> PROBLEM DETAILS
When the string "Ajax" appears in a line of the records, show the whole line.

>>>

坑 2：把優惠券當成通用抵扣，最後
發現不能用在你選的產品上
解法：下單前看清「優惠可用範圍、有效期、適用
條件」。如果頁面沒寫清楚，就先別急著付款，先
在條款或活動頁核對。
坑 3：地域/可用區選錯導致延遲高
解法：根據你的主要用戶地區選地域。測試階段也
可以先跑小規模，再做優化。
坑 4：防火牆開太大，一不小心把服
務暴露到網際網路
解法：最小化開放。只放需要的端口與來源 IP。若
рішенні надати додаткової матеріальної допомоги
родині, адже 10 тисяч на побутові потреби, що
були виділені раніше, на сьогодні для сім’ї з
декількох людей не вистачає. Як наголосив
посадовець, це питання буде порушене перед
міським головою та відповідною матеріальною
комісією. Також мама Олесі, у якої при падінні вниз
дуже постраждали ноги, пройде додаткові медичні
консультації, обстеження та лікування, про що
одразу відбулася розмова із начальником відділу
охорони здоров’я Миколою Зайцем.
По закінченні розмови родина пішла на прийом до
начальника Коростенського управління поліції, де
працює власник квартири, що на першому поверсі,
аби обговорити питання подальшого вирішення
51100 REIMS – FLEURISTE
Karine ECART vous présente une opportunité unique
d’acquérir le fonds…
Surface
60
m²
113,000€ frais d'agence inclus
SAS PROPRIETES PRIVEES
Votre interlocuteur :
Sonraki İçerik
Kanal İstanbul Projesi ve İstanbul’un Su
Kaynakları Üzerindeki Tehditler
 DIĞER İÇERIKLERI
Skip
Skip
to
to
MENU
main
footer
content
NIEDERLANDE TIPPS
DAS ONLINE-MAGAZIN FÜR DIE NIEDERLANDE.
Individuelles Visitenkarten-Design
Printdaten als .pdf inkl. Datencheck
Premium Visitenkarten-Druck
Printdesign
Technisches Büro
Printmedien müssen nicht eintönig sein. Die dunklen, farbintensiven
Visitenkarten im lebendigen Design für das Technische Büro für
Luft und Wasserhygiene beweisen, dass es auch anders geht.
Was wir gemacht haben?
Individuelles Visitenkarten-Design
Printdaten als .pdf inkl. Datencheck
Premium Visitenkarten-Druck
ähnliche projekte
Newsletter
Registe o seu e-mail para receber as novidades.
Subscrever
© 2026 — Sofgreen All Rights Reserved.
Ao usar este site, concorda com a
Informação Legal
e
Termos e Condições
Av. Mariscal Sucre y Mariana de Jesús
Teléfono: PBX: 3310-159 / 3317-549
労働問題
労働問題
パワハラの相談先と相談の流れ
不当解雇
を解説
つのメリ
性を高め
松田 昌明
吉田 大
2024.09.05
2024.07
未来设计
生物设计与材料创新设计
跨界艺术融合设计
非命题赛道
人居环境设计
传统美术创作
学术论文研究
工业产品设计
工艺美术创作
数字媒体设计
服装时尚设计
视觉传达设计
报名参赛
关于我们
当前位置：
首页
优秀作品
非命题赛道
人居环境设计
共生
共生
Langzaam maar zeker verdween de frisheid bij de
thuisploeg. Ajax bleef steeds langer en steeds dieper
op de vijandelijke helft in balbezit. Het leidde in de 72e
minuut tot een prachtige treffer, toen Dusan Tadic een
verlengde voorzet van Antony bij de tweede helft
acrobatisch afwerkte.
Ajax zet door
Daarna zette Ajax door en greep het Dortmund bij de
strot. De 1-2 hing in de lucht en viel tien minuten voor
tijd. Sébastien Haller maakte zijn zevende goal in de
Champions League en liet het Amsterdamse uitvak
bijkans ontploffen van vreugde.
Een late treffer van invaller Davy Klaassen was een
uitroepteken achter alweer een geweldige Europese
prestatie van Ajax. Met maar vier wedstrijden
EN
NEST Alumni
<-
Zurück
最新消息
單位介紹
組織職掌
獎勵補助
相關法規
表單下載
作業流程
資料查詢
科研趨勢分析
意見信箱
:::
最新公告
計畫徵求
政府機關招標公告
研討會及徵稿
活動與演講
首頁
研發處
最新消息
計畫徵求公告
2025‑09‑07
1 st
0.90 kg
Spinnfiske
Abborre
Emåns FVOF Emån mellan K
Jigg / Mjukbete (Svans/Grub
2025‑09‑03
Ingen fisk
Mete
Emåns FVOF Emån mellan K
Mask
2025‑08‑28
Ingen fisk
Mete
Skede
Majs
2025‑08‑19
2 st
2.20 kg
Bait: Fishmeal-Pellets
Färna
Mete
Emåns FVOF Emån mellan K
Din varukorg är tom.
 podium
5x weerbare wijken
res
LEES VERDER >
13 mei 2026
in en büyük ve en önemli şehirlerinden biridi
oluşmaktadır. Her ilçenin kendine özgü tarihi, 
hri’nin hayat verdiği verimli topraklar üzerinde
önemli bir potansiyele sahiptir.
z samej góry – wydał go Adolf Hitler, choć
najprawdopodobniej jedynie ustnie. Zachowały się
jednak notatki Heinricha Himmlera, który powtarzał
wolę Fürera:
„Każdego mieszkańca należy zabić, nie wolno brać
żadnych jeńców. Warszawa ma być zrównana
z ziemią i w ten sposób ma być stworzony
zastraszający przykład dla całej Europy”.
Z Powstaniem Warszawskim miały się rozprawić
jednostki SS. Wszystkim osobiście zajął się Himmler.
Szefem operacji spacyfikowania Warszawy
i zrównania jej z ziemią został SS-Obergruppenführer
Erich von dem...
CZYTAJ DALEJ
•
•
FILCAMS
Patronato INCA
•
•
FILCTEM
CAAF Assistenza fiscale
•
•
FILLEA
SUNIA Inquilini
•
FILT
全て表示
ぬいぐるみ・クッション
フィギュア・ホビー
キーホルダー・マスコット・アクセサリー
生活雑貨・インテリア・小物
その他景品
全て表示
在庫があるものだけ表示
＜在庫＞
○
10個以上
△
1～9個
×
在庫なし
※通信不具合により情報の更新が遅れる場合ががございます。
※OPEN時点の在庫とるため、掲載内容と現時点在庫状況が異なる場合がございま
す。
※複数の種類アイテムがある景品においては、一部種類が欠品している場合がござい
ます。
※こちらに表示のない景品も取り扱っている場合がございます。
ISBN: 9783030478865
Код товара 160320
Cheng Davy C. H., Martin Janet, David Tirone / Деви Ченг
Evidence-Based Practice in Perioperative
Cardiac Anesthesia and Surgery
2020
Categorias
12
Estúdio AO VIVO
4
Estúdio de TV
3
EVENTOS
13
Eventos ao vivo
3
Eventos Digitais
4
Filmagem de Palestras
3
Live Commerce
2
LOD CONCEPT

<<<

> RESULT BELOW
thuisploeg. Ajax bleef steeds langer en steeds dieper
Ajax zet door
Daarna zette Ajax door en greep het Dortmund bij de
prestatie van Ajax. Met maar vier wedstrijden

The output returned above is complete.